──────── SOURCE TEXT ────────
[Am-info] Tiny Pathways See The Light

Fred A. Miller fm@cupserv.org
Mon, 18 Mar 2002 16:24:16 -0500


Tiny Pathways See The Light

Researchers at the University of Illinois at Urbana-Champaign 
have developed a way to create optical pathways small enough to 
be used in a new class of optical switches and computers.

The technique could enable the simple and inexpensive 
construction of optical components that manipulate signals along 
routes less than 1 micron wide or around bends with radii in the 
1-micron range. It could be used in futuristic components such as 
microlasers, optical switches, optical transistors, and tunable 
lasers and may become the basis for new types of networking and
computing devices, scientists say. The technique could result in 
optical integrated circuits, which would be the building blocks 
for optical computers capable of performing calculations hundreds 
of times faster than those made with electronic integrated 
circuits.

The researchers have created optical waveguides within photonic 
crystals, known as 3-D photonic bandgap materials, using a laser 
beam that "writes" the waveguides within a silicon crystal. A 
laser beam is focused inside a photonic crystal composed of 
uniform spheres of silicon, treated beforehand with a 
photoreactive monomer liquid. At its focal point, the laser 
creates a 3-D pattern within the crystal by turning the monomer 
liquid into a polymer solid, which defines the shape of optical 
waveguide.
──────── RECORDS SUPPLIED ────────
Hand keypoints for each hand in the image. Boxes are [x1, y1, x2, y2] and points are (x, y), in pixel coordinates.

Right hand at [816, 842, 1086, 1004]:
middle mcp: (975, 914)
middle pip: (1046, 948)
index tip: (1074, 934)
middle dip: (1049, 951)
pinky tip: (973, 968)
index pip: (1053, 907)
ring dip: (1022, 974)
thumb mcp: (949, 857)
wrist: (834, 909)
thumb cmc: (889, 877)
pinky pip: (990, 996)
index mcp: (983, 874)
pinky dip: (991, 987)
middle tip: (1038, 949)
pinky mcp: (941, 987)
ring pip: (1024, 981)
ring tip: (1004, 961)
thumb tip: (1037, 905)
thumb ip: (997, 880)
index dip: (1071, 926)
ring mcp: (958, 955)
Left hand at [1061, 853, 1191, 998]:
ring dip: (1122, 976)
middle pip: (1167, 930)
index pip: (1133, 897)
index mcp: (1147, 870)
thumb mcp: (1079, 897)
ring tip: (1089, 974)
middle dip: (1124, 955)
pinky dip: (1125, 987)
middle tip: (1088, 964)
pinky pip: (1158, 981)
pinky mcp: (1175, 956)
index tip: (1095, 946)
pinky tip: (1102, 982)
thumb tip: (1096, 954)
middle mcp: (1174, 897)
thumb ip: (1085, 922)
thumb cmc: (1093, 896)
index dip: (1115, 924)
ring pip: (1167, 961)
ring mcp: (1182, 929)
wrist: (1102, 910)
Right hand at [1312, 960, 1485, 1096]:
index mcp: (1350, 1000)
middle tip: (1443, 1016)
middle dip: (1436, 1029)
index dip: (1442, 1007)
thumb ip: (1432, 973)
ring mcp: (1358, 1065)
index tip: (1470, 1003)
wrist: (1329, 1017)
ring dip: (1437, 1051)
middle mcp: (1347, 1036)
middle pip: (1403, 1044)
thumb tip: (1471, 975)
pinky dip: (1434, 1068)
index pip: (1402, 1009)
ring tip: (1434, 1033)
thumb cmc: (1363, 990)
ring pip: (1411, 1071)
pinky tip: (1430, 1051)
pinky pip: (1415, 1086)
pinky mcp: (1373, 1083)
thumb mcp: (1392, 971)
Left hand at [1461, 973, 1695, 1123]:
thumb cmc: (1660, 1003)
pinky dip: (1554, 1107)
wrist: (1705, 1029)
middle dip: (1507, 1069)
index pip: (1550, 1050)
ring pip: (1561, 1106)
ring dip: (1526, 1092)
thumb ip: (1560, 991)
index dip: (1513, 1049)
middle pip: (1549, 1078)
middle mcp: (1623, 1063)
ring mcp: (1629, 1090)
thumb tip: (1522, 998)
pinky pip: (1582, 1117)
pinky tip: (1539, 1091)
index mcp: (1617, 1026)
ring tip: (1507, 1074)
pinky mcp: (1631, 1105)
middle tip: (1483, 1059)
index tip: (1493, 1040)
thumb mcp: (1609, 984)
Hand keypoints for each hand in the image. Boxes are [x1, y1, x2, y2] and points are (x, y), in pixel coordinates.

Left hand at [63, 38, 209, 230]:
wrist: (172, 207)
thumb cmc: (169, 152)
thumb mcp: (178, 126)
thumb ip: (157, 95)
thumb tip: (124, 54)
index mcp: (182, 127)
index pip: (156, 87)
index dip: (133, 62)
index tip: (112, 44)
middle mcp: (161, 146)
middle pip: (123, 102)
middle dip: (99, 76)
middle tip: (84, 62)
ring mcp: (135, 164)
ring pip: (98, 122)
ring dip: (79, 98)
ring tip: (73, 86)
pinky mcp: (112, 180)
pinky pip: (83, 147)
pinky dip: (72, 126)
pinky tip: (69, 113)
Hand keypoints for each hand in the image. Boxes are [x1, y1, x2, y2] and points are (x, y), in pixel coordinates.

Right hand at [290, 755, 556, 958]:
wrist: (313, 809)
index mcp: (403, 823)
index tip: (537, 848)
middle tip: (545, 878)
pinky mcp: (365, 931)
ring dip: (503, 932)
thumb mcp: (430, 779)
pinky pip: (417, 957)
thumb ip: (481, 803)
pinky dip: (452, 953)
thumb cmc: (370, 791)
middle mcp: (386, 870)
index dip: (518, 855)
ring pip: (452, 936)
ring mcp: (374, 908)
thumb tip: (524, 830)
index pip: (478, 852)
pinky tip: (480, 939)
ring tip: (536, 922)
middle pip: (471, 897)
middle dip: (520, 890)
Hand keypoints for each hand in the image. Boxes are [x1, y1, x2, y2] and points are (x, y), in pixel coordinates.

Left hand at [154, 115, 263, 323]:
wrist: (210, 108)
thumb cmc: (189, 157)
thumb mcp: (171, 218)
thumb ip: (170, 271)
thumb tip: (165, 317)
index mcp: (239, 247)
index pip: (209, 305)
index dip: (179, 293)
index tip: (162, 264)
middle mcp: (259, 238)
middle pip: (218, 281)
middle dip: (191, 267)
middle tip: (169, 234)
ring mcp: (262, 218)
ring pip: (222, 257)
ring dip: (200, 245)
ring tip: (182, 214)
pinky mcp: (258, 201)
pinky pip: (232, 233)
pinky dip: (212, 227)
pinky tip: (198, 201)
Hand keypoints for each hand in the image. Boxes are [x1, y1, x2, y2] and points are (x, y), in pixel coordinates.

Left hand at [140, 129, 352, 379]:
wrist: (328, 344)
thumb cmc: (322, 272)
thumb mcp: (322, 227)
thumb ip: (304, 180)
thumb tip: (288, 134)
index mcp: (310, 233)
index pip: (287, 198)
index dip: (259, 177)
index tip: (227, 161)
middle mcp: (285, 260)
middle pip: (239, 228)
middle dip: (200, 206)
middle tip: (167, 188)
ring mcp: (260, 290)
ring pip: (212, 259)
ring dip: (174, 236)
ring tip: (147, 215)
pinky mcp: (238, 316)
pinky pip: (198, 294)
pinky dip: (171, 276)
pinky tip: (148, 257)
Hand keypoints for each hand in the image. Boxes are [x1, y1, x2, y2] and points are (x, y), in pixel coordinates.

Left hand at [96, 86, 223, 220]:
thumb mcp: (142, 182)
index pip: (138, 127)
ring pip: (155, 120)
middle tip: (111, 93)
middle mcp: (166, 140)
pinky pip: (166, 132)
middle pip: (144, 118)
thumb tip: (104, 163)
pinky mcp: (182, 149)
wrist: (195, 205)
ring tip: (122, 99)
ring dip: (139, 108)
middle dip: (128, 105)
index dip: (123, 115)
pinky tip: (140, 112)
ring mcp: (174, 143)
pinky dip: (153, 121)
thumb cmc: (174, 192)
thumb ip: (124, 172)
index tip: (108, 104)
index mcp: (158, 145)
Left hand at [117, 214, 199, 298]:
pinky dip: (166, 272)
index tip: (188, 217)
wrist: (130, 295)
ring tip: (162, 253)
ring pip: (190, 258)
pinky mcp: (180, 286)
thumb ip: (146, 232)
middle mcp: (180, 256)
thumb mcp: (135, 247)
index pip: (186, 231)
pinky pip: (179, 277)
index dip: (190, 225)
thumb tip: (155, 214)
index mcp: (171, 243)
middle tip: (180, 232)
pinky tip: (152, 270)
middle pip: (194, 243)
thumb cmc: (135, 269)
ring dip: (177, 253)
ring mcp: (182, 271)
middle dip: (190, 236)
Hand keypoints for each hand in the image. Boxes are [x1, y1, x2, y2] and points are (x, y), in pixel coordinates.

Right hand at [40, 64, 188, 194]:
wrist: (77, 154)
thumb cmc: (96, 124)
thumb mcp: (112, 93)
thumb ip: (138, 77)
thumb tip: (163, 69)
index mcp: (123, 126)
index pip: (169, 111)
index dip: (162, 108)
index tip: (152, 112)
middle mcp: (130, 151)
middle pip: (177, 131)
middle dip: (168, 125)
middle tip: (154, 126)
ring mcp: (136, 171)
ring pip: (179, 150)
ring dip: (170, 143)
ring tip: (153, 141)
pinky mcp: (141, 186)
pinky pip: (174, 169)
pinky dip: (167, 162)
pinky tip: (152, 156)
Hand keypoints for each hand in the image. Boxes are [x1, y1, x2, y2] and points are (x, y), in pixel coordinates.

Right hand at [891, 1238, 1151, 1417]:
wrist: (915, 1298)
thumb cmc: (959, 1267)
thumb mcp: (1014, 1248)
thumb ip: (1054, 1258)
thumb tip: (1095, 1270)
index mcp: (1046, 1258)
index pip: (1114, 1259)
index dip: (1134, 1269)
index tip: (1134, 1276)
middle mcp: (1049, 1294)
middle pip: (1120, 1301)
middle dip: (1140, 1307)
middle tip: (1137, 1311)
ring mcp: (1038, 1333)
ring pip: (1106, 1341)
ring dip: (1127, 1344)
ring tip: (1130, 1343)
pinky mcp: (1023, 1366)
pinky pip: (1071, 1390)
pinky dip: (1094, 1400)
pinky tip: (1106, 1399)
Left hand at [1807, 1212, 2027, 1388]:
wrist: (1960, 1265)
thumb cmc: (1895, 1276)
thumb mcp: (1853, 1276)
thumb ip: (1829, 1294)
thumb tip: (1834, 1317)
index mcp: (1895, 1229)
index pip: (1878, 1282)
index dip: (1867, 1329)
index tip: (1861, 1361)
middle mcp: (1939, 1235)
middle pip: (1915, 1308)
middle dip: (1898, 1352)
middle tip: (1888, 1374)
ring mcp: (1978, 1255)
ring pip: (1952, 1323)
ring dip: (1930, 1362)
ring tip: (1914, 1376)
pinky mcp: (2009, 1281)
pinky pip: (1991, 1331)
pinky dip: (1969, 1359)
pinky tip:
────────
_QUESTIONS:_
(1) Check each statement against the article on tiny optical pathways and answer yes or no for each, quoting the words from the article that decide it. (a) The researchers work at the University of Illinois at Urbana-Champaign. (b) The photonic crystal consists of uniform spheres of glass. (c) Optical computers could perform calculations thousands of times faster than electronic ones.
(2) Echo the article on tiny optical pathways word for word, starting with "Fred A. Miller" and going on through "switches and computers.".
The entries are separate material, unrelated to the article on tiny optical pathways.

_RESPONSES TO THE EXERCISE:_
(1)
(a) Yes: "Researchers at the University of Illinois at Urbana-Champaign"
(b) No: "composed of uniform spheres of silicon"
(c) No: "hundreds of times faster than those made with electronic integrated circuits"

(2)
Fred A. Miller fm@cupserv.org
Mon, 18 Mar 2002 16:24:16 -0500


Tiny Pathways See The Light

Researchers at the University of Illinois at Urbana-Champaign 
have developed a way to create optical pathways small enough to 
be used in a new class of optical switches and computers.